Assumption junction

Today's piece is about number 4 on the list of ways to improve horse racing, below numbers 1 (reduce the house take-out), 2 (make a scratch mandatory if a horse busts through a gate), and 3 (stop the on-site IRS forms), and above 5 (please disinfect the betting machine screens and TV's on a regular basis).

Number 4 is: Make the stewards available to the public.

Who knows who is up there in the isolation booth -- about the only time I can recall having seen a racing steward for any period of time is on the TV show "Jockeys," which runs on the Animal Planet, and is not as good this season as it was last year when it started out all down and dusty and rough. One problem with the show is the live action is dated, the meet before last at Santa Anita, that's History Channel material. The program has gotten a little cutesy, which happens after people start watching; the people in charge start thinking they're artists and filmmakers and pretty soon morning is spitting sunshine, it gets a little artsy. And some of the race announcing seems dreamed up to reinforce a character in focus. It's still a decent show for the behind the scenes shots, jockeys fist-fighting and stewards telling riders to stop going recklessly or else.

As there are specialized Form lines for trainers and riders, so too should there be information available for stewards, could be a hanging judge up there.

Sadly, I could be responsible for even more secrecy among the stewarding crowd. But my heart was in the right place. It was in my throat.

One evening at some live races, I was DQ-ed when the animal on which I had bet came in slightly on a horse that couldn't have gotten by for the win with a catapult.
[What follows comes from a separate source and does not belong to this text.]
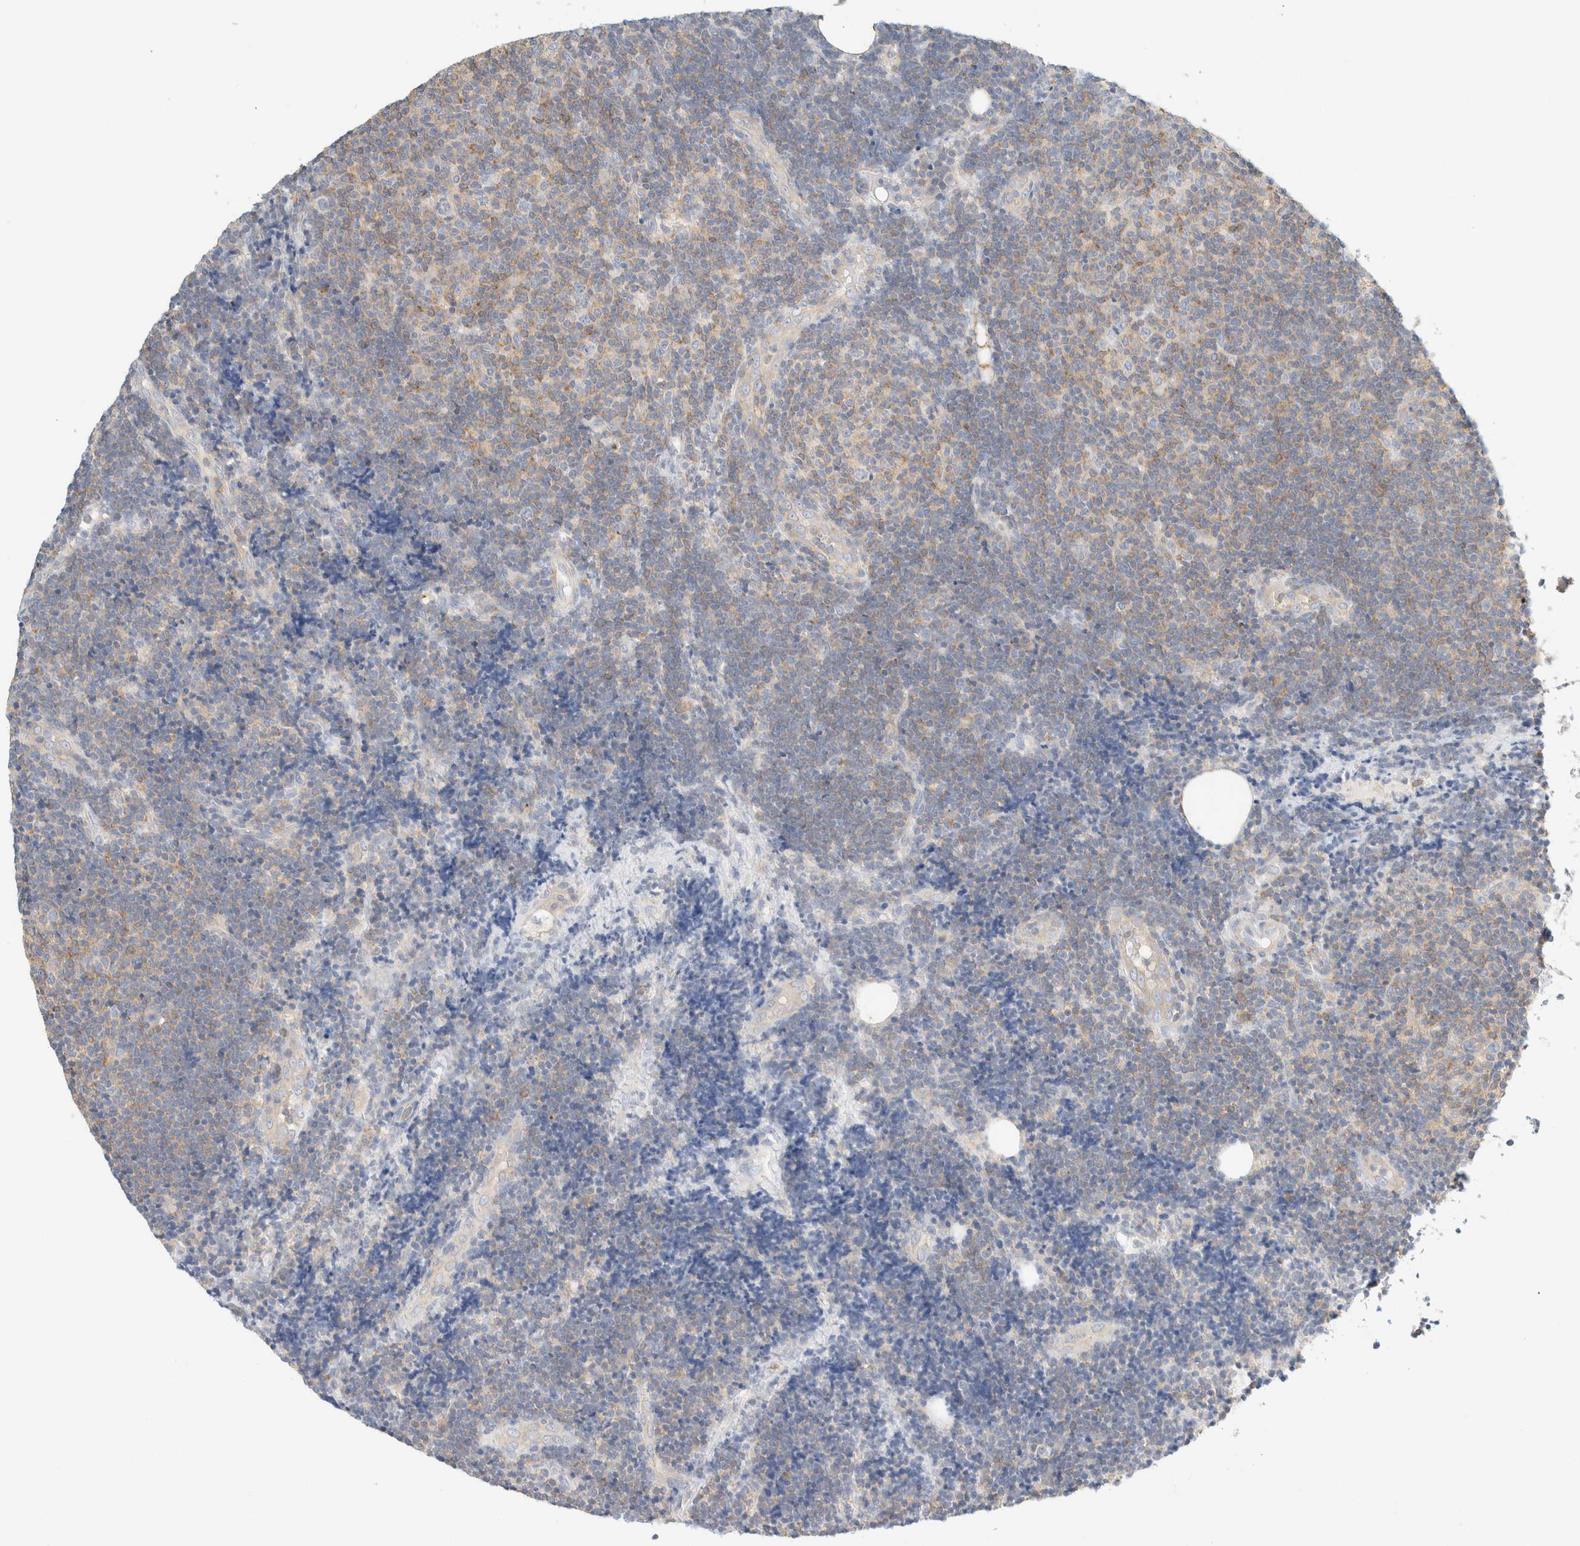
{"staining": {"intensity": "negative", "quantity": "none", "location": "none"}, "tissue": "lymphoma", "cell_type": "Tumor cells", "image_type": "cancer", "snomed": [{"axis": "morphology", "description": "Malignant lymphoma, non-Hodgkin's type, Low grade"}, {"axis": "topography", "description": "Lymph node"}], "caption": "Immunohistochemistry (IHC) photomicrograph of neoplastic tissue: human malignant lymphoma, non-Hodgkin's type (low-grade) stained with DAB (3,3'-diaminobenzidine) exhibits no significant protein staining in tumor cells.", "gene": "SH3GLB2", "patient": {"sex": "male", "age": 83}}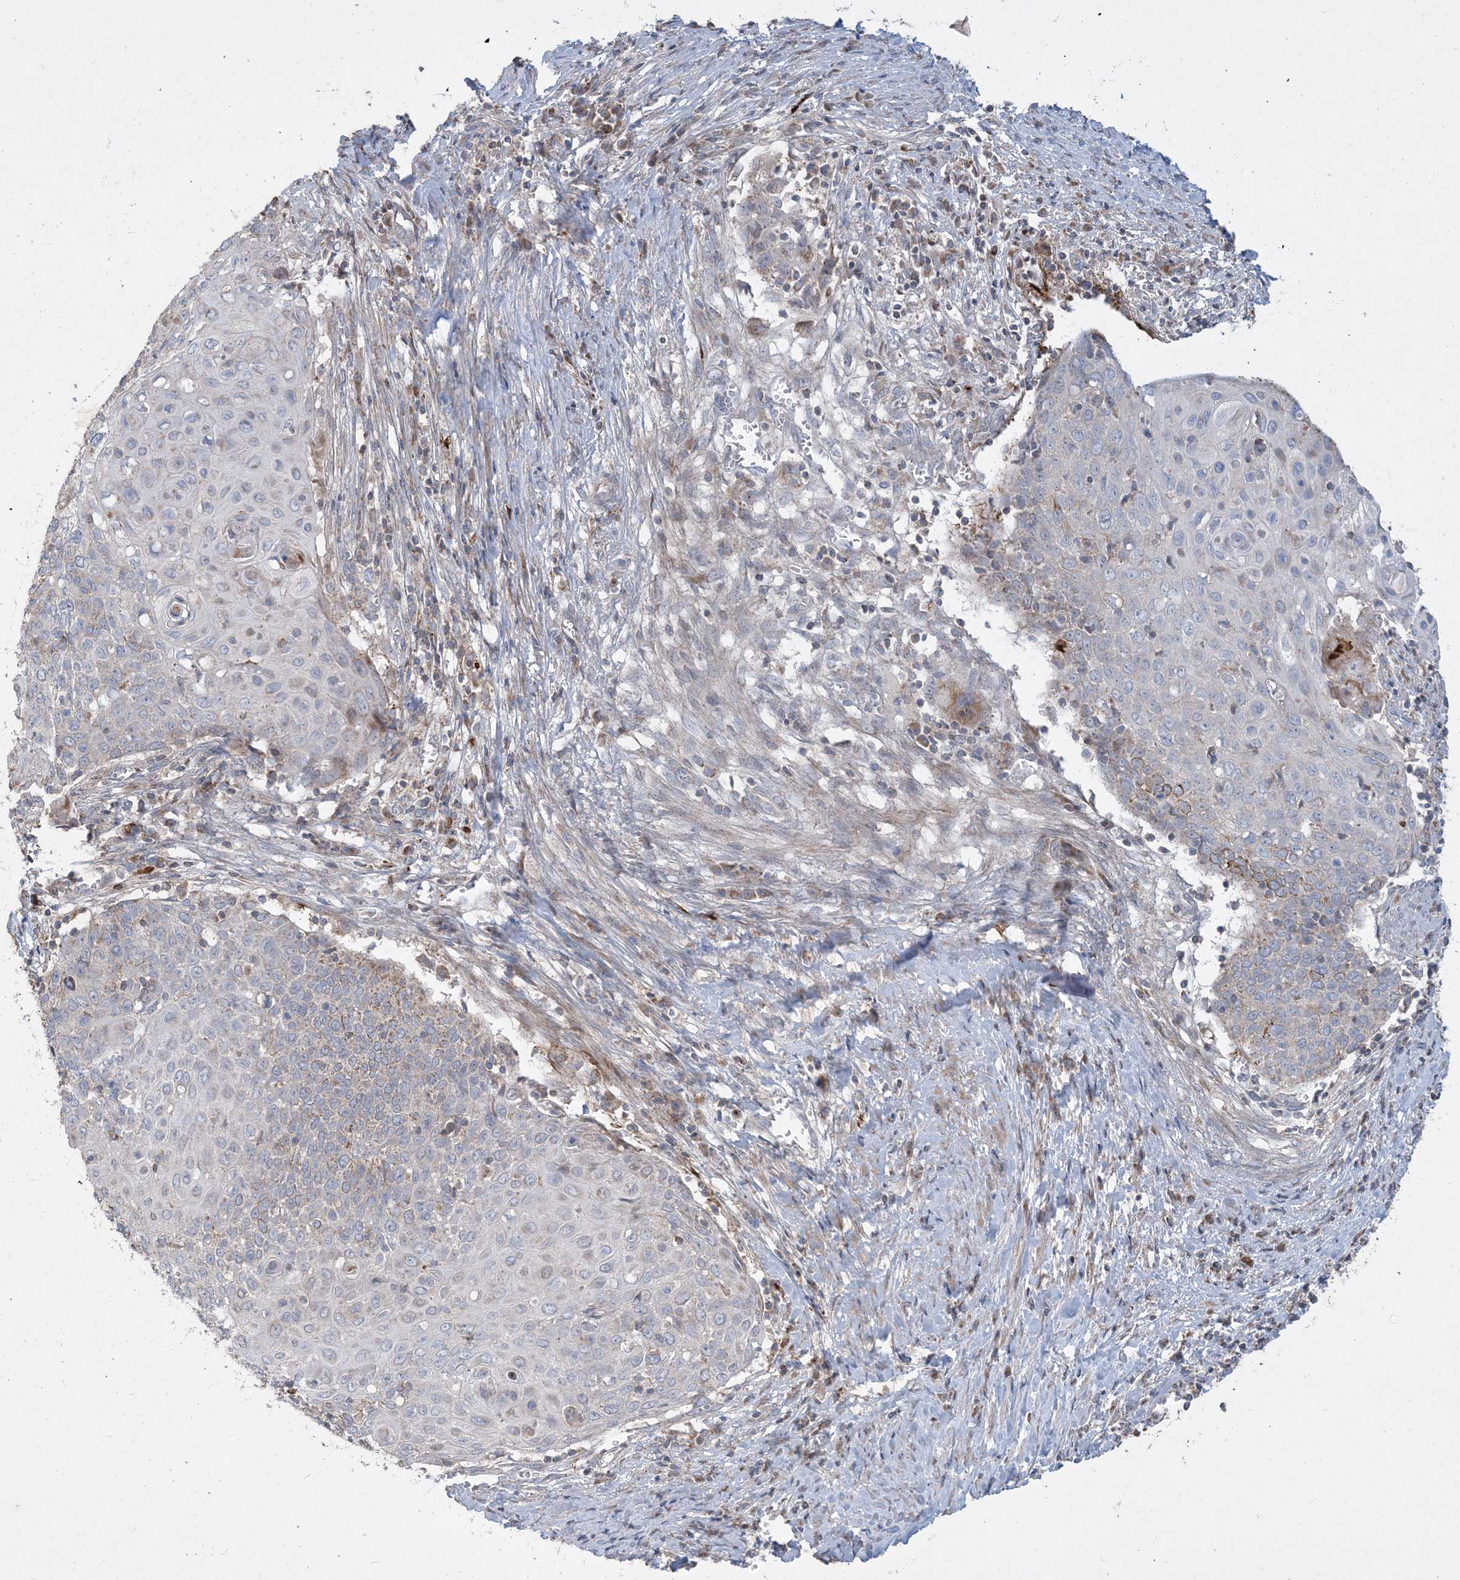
{"staining": {"intensity": "moderate", "quantity": "<25%", "location": "cytoplasmic/membranous"}, "tissue": "cervical cancer", "cell_type": "Tumor cells", "image_type": "cancer", "snomed": [{"axis": "morphology", "description": "Squamous cell carcinoma, NOS"}, {"axis": "topography", "description": "Cervix"}], "caption": "Cervical cancer (squamous cell carcinoma) was stained to show a protein in brown. There is low levels of moderate cytoplasmic/membranous staining in approximately <25% of tumor cells. (IHC, brightfield microscopy, high magnification).", "gene": "ECHDC1", "patient": {"sex": "female", "age": 39}}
The jockey on the horse behind mine flopped like a Manchester United forward, lights started flashing, the next thing I knew, I was on a dark and dank stairwell, trying with a credit card to pop the lock on a door leading to the steward's lair.

Any judgment based on an assumption should rely on more than a loser flapping his arms. Far and away the worst penalty in all of sport is pass interference in the NFL, when the football can be placed 62 yards down the field "just because." Placing the football at the spot of the alleged foul is stupidly horrendous because it assumes the pass would have been caught without the bother. That's nuts. A decent completion rate is 60 percent. So why assume 100 percent of balls thrown under the influence of an interference flag would have been caught? Because the NFL is dumb about certain things. It is goofily thought that were there no point-of-foul penalty, defenders would routinely tackle any receiver whizzing by. But it never happens in college, where the penalty is a perfectly reasonable 15 yards. There's nothing like a bogus 49-yard penalty on a pass a guy couldn't have caught with a butterfly net to cost you the money. If the NFL won't wise up to the unfairness of the rule, at least is should start reviewing lame interference flags.

And if a racing steward takes down a $20 clear winner and puts up a $2.20 bad actor, at the very least the people who had the opera money on the victim deserve an explanation, not merely some flashing electronics from Oz.

The night I tried to go up the back stairs for a word with the steward, a guard thought otherwise. Then I took a seat outside, near a parking space with STEWARD printed at the front of a spot with, may I add, a fine late-model vehicle situated between the lines. It was then suggested that I submit any racing decision question in writing: from home. Since then, there has been no specific steward's ID, just parking spots for generic track staff.

They got me again, this time from afar on a simulcast ruling.

One that I had bet drifted out a touch-mid-stretch. And one behind it that could have gone inside jumped right as though it had come upon a redwood that had fallen across a hairpin curve. A jockey hit the red light, from all the theatrics, perhaps his wife and family also claimed foul.

Certain strides are being made in the horse player's favor. The day before yesterday, I detected the odor of pine air freshener in the men's room.

But if you're going to assume a horse flattening out would have gotten by one running evenly, at least have the guts to come on the screen and explain your lousy decision.

They say that over time, things like disqualifications even themselves out. To get my fair share, I'll be 105.